Exercise details →
Reprint every line of the data, keeping each character intact.

Material shown →
# # #

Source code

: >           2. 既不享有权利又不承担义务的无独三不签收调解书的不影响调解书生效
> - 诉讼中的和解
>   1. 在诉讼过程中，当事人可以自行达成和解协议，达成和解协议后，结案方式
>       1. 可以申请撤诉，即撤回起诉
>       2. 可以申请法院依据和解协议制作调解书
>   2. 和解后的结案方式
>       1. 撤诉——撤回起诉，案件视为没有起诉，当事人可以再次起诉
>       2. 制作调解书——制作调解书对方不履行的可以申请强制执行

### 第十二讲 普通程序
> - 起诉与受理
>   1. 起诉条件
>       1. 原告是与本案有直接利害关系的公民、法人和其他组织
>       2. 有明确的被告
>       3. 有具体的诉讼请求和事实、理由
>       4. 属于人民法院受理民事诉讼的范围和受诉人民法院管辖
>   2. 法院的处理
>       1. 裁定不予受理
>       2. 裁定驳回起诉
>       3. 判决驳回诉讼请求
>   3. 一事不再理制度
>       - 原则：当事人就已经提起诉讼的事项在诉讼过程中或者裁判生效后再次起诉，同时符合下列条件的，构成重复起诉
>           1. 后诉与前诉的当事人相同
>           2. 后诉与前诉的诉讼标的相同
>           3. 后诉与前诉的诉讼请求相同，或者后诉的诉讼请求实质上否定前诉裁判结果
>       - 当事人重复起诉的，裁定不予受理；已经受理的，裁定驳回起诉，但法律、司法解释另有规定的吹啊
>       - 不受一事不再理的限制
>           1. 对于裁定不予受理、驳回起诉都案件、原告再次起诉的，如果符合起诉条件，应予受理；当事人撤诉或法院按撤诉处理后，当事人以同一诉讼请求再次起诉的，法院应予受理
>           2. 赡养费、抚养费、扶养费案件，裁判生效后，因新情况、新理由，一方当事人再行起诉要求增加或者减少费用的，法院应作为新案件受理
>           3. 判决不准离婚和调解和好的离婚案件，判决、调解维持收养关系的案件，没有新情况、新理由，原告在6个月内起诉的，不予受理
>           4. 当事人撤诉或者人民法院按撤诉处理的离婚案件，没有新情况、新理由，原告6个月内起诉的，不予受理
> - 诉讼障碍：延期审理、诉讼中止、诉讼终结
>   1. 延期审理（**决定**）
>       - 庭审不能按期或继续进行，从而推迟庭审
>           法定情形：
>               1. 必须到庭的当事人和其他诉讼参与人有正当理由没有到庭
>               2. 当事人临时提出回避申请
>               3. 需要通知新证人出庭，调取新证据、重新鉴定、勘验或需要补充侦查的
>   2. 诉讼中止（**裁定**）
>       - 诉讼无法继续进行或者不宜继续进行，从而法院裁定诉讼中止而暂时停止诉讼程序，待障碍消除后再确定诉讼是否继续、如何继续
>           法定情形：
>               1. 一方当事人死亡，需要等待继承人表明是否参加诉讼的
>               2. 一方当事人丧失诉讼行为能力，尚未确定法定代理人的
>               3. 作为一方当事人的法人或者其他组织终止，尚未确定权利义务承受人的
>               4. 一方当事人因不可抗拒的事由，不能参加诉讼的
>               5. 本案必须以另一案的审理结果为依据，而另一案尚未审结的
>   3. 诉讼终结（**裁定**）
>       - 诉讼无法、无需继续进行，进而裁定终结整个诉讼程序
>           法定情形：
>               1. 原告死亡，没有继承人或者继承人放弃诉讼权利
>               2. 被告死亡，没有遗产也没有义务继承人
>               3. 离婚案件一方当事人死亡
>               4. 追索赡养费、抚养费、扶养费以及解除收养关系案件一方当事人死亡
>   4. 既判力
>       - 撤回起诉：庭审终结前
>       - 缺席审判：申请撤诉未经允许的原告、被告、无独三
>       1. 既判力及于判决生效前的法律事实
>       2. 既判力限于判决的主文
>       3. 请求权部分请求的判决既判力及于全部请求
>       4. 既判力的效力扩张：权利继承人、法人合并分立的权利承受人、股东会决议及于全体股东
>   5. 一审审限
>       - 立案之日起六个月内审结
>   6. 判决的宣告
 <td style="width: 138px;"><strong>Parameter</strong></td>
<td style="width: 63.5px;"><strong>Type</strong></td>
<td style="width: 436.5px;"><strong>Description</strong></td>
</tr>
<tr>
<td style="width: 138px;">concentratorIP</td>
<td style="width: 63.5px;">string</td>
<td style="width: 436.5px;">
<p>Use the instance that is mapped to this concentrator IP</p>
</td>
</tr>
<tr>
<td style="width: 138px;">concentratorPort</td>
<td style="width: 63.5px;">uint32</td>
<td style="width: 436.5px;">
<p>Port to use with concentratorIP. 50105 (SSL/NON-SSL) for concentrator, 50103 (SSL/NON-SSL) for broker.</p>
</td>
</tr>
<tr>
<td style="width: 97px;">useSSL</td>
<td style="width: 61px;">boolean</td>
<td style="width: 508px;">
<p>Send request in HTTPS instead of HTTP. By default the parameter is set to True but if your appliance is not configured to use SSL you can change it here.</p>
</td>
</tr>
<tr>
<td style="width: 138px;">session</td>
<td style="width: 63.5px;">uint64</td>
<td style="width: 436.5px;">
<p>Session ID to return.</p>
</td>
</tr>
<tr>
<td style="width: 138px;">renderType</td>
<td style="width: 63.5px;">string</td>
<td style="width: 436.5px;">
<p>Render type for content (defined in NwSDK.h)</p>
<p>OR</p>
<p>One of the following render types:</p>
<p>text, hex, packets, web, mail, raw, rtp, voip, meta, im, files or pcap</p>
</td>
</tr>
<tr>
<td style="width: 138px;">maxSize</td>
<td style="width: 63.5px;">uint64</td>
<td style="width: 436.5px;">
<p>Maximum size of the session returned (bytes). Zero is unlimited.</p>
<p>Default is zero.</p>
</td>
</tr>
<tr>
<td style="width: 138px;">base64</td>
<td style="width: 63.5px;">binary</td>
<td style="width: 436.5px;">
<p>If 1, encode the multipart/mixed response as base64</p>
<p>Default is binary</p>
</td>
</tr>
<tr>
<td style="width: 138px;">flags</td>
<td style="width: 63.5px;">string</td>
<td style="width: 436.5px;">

# # #

Solution →
Source code

: >           2. 既不享有权利又不承担义务的无独三不签收调解书的不影响调解书生效
> - 诉讼中的和解
>   1. 在诉讼过程中，当事人可以自行达成和解协议，达成和解协议后，结案方式
>       1. 可以申请撤诉，即撤回起诉
>       2. 可以申请法院依据和解协议制作调解书
>   2. 和解后的结案方式
>       1. 撤诉——撤回起诉，案件视为没有起诉，当事人可以再次起诉
>       2. 制作调解书——制作调解书对方不履行的可以申请强制执行

### 第十二讲 普通程序
> - 起诉与受理
>   1. 起诉条件
>       1. 原告是与本案有直接利害关系的公民、法人和其他组织
>       2. 有明确的被告
>       3. 有具体的诉讼请求和事实、理由
>       4. 属于人民法院受理民事诉讼的范围和受诉人民法院管辖
>   2. 法院的处理
>       1. 裁定不予受理
>       2. 裁定驳回起诉
>       3. 判决驳回诉讼请求
>   3. 一事不再理制度
>       - 原则：当事人就已经提起诉讼的事项在诉讼过程中或者裁判生效后再次起诉，同时符合下列条件的，构成重复起诉
>           1. 后诉与前诉的当事人相同
>           2. 后诉与前诉的诉讼标的相同
>           3. 后诉与前诉的诉讼请求相同，或者后诉的诉讼请求实质上否定前诉裁判结果
>       - 当事人重复起诉的，裁定不予受理；已经受理的，裁定驳回起诉，但法律、司法解释另有规定的吹啊
>       - 不受一事不再理的限制
>           1. 对于裁定不予受理、驳回起诉都案件、原告再次起诉的，如果符合起诉条件，应予受理；当事人撤诉或法院按撤诉处理后，当事人以同一诉讼请求再次起诉的，法院应予受理
>           2. 赡养费、抚养费、扶养费案件，裁判生效后，因新情况、新理由，一方当事人再行起诉要求增加或者减少费用的，法院应作为新案件受理
>           3. 判决不准离婚和调解和好的离婚案件，判决、调解维持收养关系的案件，没有新情况、新理由，原告在6个月内起诉的，不予受理
>           4. 当事人撤诉或者人民法院按撤诉处理的离婚案件，没有新情况、新理由，原告6个月内起诉的，不予受理
> - 诉讼障碍：延期审理、诉讼中止、诉讼终结
>   1. 延期审理（**决定**）
>       - 庭审不能按期或继续进行，从而推迟庭审
>           法定情形：
>               1. 必须到庭的当事人和其他诉讼参与人有正当理由没有到庭
>               2. 当事人临时提出回避申请
>               3. 需要通知新证人出庭，调取新证据、重新鉴定、勘验或需要补充侦查的
>   2. 诉讼中止（**裁定**）
>       - 诉讼无法继续进行或者不宜继续进行，从而法院裁定诉讼中止而暂时停止诉讼程序，待障碍消除后再确定诉讼是否继续、如何继续
>           法定情形：
>               1. 一方当事人死亡，需要等待继承人表明是否参加诉讼的
>               2. 一方当事人丧失诉讼行为能力，尚未确定法定代理人的
>               3. 作为一方当事人的法人或者其他组织终止，尚未确定权利义务承受人的
>               4. 一方当事人因不可抗拒的事由，不能参加诉讼的
>               5. 本案必须以另一案的审理结果为依据，而另一案尚未审结的
>   3. 诉讼终结（**裁定**）
>       - 诉讼无法、无需继续进行，进而裁定终结整个诉讼程序
>           法定情形：
>               1. 原告死亡，没有继承人或者继承人放弃诉讼权利
>               2. 被告死亡，没有遗产也没有义务继承人
>               3. 离婚案件一方当事人死亡
>               4. 追索赡养费、抚养费、扶养费以及解除收养关系案件一方当事人死亡
>   4. 既判力
>       - 撤回起诉：庭审终结前
>       - 缺席审判：申请撤诉未经允许的原告、被告、无独三
>       1. 既判力及于判决生效前的法律事实
>       2. 既判力限于判决的主文
>       3. 请求权部分请求的判决既判力及于全部请求
>       4. 既判力的效力扩张：权利继承人、法人合并分立的权利承受人、股东会决议及于全体股东
>   5. 一审审限
>       - 立案之日起六个月内审结
>   6. 判决的宣告
 <td style="width: 138px;"><strong>Parameter</strong></td>
<td style="width: 63.5px;"><strong>Type</strong></td>
<td style="width: 436.5px;"><strong>Description</strong></td>
</tr>
<tr>
<td style="width: 138px;">concentratorIP</td>
<td style="width: 63.5px;">string</td>
<td style="width: 436.5px;">
<p>Use the instance that is mapped to this concentrator IP</p>
</td>
</tr>
<tr>
<td style="width: 138px;">concentratorPort</td>
<td style="width: 63.5px;">uint32</td>
<td style="width: 436.5px;">
<p>Port to use with concentratorIP. 50105 (SSL/NON-SSL) for concentrator, 50103 (SSL/NON-SSL) for broker.</p>
</td>
</tr>
<tr>
<td style="width: 97px;">useSSL</td>
<td style="width: 61px;">boolean</td>
<td style="width: 508px;">
<p>Send request in HTTPS instead of HTTP. By default the parameter is set to True but if your appliance is not configured to use SSL you can change it here.</p>
</td>
</tr>
<tr>
<td style="width: 138px;">session</td>
<td style="width: 63.5px;">uint64</td>
<td style="width: 436.5px;">
<p>Session ID to return.</p>
</td>
</tr>
<tr>
<td style="width: 138px;">renderType</td>
<td style="width: 63.5px;">string</td>
<td style="width: 436.5px;">
<p>Render type for content (defined in NwSDK.h)</p>
<p>OR</p>
<p>One of the following render types:</p>
<p>text, hex, packets, web, mail, raw, rtp, voip, meta, im, files or pcap</p>
</td>
</tr>
<tr>
<td style="width: 138px;">maxSize</td>
<td style="width: 63.5px;">uint64</td>
<td style="width: 436.5px;">
<p>Maximum size of the session returned (bytes). Zero is unlimited.</p>
<p>Default is zero.</p>
</td>
</tr>
<tr>
<td style="width: 138px;">base64</td>
<td style="width: 63.5px;">binary</td>
<td style="width: 436.5px;">
<p>If 1, encode the multipart/mixed response as base64</p>
<p>Default is binary</p>
</td>
</tr>
<tr>
<td style="width: 138px;">flags</td>
<td style="width: 63.5px;">string</td>
<td style="width: 436.5px;">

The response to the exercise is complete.